I'm sorry if you're locked into desktop development and fail to realize that we're moving to a mobile computing environment. But you better get with the program.
I haven't owned a desktop in nearly 6 yrs. I wager in 20 yrs I won't even own a laptop anymore. Just a mobile computer device like a iPhone on steroids. And if I need extra processing I'll tap into a cloud.
...quite how little the real world cares about Linux on the desktop
If Linux was that popular, or that sensible an option then Flash would be working PERFECTLY in under a week, as it it, it would appear nobody who matters, cares.
Burn.
By the way, dispite what people say, and at least one makes sure they tell me every fucking day, if you replace Average Joe's Windows machine with Ubuntu, he wont go three months without doing all of the below:
A) Breaking it.
B) Hating it.
C) Missing thousands of Windows features.

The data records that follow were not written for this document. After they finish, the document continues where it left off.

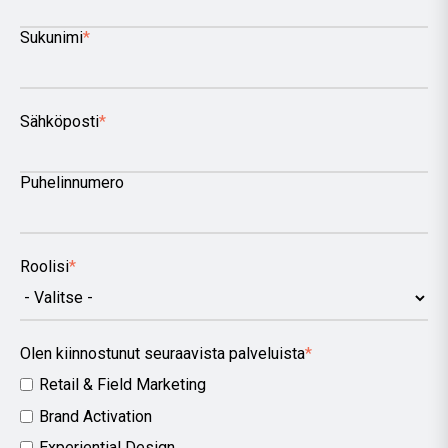
Sukunimi
*
Sähköposti
*
Puhelinnumero
Roolisi
*
Olen kiinnostunut seuraavista palveluista
*
Retail & Field Marketing
Brand Activation
Experiential Design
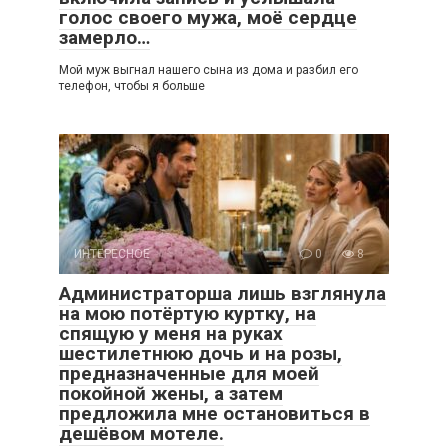
голос своего мужа, моё сердце
замерло…
Мой муж выгнал нашего сына из дома и разбил его
телефон, чтобы я больше
ИНТЕРЕСНОЕ
0
8
Администраторша лишь взглянула
на мою потёртую куртку, на
спящую у меня на руках
шестилетнюю дочь и на розы,
предназначенные для моей
покойной жены, а затем
предложила мне остановиться в
дешёвом мотеле.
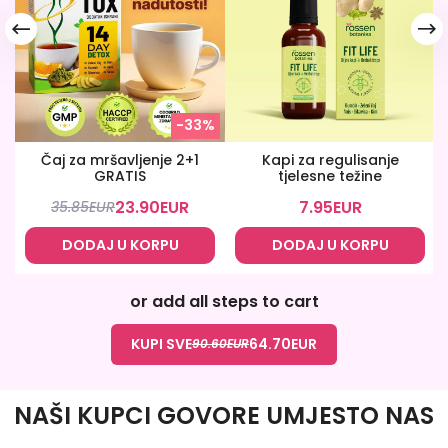
-33%
Čaj za mršavljenje 2+1
Kapi za regulisanje
GRATIS
tjelesne težine
23.90
EUR
7.95
EUR
35.85
EUR
DODAJ U KORPU
DODAJ U KORPU
or add all steps to cart
KUPI SVE
64.70
EUR
90.60
EUR
NAŠI KUPCI GOVORE UMJESTO NAS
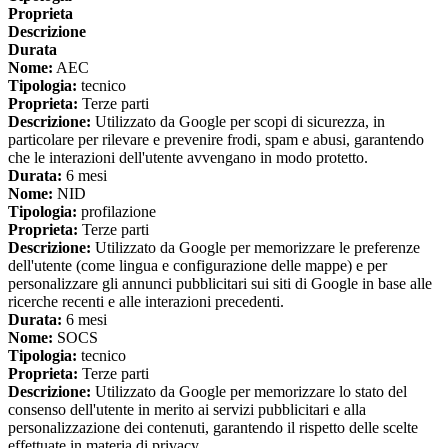
Proprieta
Descrizione
Durata
Nome:
AEC
Tipologia:
tecnico
Proprieta:
Terze parti
Descrizione:
Utilizzato da Google per scopi di sicurezza, in
particolare per rilevare e prevenire frodi, spam e abusi, garantendo
che le interazioni dell'utente avvengano in modo protetto.
Durata:
6 mesi
Nome:
NID
Tipologia:
profilazione
Proprieta:
Terze parti
Descrizione:
Utilizzato da Google per memorizzare le preferenze
dell'utente (come lingua e configurazione delle mappe) e per
personalizzare gli annunci pubblicitari sui siti di Google in base alle
ricerche recenti e alle interazioni precedenti.
Durata:
6 mesi
Nome:
SOCS
Tipologia:
tecnico
Proprieta:
Terze parti
Descrizione:
Utilizzato da Google per memorizzare lo stato del
consenso dell'utente in merito ai servizi pubblicitari e alla
personalizzazione dei contenuti, garantendo il rispetto delle scelte
effettuate in materia di privacy.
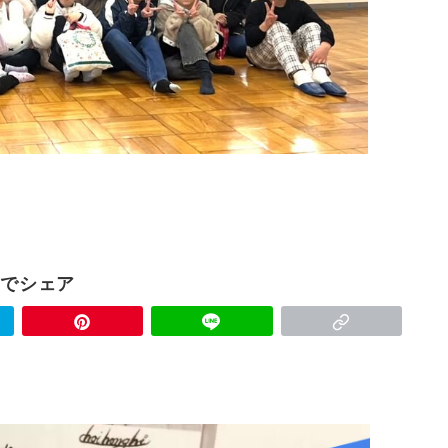
Sでシェア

Linux is NOT ready for the desktop, at the present rate it will NEVER be ready. You heard, NEVER. The people who swan around claiming that we're all prejudiced and Ubuntu is AS USER FRIENDLY as Windows are simply deluding themselves.
This should hurt, Apple took a Unix, and in 2 years create one of the most intuative, user friendly OSs around today.
The Linux community have been going strong for over 15 years and have produce a VERY VERY good server OS, and a Deskop OS held together with scotch tape, blutack and string.
By the way, I'm a Windows user.
You feel sleepy. Close your eyes. The opinions stated above are yours. You cannot imagine why you ever felt otherwise.
Why does flash suck, period. Before I get flamed, I have a valid reason. Point in case: http:mycokerewards.com Go to that site and watch it eat your machine alive! Fucking turd-burglars stealing cycles from my box! For all the cash Coke has, you would think could come up with something better then that monstrosity!
...share, and Adobe doesn't give a flying fuck. And shouldn't.
+++OK ATH
Why don't you just use Windows or get a Mac?